#### EXTRACTED TEXT ####
From the Feuilletons is a weekly overview of what's been happening in the German-language cultural pages and appears every Friday at 3 pm. CET.. Here a key to the German newspapers.

Die Tageszeitung 21.11.2006

Brigitta Bragin reports on preparations in the Romanian city of Sibiu for the role of European Capital of Culture in 2007, which it will share with Luxembourg. The event is being seen in Romania as a "dress rehearsal for full EU membership." How did it all come about? "Transylvania and Luxembourg have close historical ties – the first settlers in the 12th century came from Luxembourg – and that played a key role in the decision of the Council of Ministers of the EU. But in addition to that, Sibiu is considered the 'economic miracle of the Carpathians,' thanks not least to mayor Klaus Johannis, an ethnic German, who has brought about a five-fold increase in the city's budget over the last six years."
#### DATASET ####
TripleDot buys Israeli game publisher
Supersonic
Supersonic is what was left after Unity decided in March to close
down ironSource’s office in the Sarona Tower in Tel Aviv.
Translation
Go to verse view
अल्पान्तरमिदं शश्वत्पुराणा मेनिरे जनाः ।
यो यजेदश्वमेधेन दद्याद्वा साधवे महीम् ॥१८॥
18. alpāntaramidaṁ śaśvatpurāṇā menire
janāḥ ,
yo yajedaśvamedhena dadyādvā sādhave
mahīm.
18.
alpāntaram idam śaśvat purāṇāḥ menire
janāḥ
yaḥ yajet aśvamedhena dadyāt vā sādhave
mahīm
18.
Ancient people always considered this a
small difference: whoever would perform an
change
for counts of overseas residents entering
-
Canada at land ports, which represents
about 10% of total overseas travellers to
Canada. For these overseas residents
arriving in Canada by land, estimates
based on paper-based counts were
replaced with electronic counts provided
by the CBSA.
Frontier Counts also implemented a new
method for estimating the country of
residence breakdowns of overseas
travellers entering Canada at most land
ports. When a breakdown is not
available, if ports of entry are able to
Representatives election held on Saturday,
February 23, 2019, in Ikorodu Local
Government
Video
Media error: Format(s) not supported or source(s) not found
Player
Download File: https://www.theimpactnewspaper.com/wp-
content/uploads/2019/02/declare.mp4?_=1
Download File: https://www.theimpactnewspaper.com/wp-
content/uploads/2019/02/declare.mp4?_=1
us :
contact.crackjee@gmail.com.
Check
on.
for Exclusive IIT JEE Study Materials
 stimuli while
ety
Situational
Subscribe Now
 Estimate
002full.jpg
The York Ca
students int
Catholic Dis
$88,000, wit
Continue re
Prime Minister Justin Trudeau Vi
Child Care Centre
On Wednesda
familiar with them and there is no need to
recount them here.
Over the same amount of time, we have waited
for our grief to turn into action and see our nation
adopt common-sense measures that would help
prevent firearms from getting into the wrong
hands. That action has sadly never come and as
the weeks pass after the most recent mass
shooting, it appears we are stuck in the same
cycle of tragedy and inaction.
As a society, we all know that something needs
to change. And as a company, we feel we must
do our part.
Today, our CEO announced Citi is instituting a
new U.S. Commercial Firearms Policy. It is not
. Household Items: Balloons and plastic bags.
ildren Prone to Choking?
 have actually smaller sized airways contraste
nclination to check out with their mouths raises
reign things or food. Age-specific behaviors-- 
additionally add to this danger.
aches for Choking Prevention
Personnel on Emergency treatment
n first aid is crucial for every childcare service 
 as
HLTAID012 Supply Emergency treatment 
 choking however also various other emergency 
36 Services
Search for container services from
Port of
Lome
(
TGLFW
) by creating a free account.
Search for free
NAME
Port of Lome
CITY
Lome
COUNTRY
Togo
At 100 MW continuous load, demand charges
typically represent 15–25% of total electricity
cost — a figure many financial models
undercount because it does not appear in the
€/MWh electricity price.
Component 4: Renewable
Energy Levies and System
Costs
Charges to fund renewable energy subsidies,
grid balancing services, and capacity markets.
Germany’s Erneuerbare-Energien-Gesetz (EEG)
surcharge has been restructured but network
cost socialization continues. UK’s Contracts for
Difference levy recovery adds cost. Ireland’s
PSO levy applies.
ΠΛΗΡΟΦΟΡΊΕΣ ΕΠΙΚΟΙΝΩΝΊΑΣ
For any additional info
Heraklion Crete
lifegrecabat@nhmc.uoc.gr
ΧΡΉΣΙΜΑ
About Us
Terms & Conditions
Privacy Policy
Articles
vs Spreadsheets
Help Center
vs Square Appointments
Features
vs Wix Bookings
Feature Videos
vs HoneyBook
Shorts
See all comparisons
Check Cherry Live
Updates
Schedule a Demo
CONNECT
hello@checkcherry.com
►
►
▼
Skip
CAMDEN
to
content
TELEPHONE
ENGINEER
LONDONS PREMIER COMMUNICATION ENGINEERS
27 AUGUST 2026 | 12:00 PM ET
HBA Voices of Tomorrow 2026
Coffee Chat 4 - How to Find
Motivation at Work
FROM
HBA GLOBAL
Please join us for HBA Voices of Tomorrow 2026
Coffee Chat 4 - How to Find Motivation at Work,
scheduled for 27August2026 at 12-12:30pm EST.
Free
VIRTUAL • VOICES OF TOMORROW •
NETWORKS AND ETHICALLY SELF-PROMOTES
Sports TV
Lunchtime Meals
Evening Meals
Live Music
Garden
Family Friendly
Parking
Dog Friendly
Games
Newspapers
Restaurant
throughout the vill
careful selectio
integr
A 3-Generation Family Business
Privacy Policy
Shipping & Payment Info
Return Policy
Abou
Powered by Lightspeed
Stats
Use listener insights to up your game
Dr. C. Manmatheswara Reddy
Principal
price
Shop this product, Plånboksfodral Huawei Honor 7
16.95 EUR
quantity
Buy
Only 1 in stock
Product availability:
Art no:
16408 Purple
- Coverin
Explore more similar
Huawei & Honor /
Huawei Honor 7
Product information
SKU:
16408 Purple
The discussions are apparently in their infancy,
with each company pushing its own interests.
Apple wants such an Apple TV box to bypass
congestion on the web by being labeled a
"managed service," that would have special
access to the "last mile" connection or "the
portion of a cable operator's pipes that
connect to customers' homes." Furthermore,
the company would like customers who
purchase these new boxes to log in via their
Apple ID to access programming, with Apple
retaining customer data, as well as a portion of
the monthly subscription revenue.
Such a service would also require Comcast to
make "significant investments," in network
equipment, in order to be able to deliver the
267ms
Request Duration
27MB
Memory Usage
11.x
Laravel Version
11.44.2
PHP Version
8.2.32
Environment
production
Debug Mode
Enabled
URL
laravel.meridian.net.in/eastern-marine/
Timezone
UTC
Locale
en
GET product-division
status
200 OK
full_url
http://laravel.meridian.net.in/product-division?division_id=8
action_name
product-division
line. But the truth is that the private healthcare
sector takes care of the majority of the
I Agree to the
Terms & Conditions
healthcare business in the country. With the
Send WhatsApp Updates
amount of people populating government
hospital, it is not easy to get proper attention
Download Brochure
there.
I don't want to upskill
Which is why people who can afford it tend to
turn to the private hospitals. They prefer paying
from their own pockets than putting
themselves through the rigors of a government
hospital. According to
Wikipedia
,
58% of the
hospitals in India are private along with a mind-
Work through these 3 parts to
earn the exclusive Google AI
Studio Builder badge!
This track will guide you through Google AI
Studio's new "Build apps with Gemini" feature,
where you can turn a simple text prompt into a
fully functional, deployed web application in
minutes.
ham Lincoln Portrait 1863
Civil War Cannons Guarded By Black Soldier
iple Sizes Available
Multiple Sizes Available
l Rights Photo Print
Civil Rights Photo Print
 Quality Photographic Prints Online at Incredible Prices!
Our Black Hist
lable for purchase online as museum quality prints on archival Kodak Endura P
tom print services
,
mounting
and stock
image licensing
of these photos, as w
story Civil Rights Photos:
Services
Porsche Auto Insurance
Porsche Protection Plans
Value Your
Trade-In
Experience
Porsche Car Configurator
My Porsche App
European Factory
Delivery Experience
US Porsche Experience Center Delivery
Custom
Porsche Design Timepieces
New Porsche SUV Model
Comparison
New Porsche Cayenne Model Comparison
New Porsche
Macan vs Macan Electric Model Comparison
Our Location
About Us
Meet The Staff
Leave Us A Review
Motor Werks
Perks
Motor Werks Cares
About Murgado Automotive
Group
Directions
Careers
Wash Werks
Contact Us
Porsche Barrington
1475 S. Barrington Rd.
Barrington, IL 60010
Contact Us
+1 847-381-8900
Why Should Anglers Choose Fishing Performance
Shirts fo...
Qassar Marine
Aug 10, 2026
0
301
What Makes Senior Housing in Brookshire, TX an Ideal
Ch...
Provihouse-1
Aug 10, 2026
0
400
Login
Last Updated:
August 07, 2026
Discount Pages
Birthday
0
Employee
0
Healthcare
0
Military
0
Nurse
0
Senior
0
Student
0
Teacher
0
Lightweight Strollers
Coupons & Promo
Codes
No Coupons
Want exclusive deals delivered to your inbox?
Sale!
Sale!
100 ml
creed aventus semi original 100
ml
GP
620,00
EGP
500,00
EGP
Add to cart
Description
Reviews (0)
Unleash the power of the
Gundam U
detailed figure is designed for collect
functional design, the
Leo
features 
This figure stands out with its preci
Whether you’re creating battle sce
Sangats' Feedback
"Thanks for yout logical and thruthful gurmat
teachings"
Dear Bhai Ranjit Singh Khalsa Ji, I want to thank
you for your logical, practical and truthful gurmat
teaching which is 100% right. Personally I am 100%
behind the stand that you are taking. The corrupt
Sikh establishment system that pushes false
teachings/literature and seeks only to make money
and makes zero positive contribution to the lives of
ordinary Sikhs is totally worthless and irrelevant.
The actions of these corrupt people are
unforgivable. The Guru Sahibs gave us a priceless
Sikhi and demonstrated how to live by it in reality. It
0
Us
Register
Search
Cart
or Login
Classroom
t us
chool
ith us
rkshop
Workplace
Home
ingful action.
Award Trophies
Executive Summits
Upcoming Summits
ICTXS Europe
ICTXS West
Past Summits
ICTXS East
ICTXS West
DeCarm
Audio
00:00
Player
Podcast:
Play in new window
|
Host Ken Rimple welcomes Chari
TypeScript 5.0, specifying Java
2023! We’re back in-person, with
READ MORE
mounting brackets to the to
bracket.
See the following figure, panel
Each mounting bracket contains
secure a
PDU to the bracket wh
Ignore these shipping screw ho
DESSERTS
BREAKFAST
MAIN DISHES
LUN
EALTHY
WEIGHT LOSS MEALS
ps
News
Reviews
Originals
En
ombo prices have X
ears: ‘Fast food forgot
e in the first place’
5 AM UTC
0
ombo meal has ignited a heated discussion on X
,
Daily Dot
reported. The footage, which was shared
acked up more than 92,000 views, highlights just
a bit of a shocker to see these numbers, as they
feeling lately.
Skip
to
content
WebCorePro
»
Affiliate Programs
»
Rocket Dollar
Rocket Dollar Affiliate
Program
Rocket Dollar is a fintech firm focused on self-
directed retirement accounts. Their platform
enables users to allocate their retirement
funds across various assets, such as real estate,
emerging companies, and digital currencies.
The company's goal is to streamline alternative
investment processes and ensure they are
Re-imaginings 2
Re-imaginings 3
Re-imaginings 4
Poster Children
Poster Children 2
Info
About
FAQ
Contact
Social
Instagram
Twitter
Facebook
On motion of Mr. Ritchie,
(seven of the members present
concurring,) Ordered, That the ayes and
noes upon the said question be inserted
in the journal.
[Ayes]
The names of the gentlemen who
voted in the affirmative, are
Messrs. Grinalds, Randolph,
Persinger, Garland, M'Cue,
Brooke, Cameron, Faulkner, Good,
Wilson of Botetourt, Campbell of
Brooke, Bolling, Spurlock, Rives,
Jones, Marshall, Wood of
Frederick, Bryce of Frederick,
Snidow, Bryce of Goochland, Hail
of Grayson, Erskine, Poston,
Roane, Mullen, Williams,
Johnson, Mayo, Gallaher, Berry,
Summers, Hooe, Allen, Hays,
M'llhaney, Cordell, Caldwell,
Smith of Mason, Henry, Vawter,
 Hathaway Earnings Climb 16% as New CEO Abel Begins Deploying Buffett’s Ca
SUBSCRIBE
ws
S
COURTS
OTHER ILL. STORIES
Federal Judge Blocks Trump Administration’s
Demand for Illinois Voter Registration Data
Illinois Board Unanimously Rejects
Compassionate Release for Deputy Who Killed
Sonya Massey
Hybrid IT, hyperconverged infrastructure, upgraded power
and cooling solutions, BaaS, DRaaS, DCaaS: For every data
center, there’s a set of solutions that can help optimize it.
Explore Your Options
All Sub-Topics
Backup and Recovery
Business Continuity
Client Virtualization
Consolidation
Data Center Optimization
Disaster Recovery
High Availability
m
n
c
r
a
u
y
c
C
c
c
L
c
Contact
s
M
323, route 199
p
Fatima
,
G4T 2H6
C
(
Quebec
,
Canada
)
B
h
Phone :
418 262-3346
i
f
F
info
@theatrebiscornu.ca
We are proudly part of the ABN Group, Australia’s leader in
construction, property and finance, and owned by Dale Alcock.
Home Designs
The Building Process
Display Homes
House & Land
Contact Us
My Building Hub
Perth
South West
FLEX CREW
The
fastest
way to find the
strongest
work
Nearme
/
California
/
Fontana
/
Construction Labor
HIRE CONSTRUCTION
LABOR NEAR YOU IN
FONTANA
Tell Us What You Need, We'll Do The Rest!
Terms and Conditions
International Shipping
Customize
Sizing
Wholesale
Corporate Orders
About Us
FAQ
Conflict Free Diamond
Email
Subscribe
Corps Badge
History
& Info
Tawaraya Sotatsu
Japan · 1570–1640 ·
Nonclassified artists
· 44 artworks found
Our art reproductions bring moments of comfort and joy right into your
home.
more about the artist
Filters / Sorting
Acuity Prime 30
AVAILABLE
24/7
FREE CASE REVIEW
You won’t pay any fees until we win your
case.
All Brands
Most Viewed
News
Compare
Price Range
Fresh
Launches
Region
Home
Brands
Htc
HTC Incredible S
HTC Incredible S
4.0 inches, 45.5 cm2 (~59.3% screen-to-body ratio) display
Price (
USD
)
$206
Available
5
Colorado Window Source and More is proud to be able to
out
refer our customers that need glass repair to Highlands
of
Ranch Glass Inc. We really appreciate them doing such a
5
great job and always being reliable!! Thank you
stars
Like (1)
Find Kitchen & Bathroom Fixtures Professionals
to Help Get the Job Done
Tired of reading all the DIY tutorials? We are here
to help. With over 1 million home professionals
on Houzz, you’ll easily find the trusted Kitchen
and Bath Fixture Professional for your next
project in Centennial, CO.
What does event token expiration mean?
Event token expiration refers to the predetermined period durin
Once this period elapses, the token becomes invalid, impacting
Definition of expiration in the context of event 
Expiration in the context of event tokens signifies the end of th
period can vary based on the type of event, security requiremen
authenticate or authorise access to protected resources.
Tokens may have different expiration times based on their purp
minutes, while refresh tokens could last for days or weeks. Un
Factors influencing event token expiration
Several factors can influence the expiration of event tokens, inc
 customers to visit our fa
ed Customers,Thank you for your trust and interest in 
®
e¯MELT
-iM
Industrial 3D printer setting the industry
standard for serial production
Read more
####
| ACTIVITY 1 |
In the Sibiu report, what nickname is Sibiu given?
| ACTIVITY 2 |
Please list every place name (city, country, region, or mountain range) that appears in the Sibiu report.

| PROBLEM SOLUTION 1 |
The "economic miracle of the Carpathians."

| PROBLEM SOLUTION 2 |
Sibiu, Luxembourg, Romania, Transylvania, the Carpathians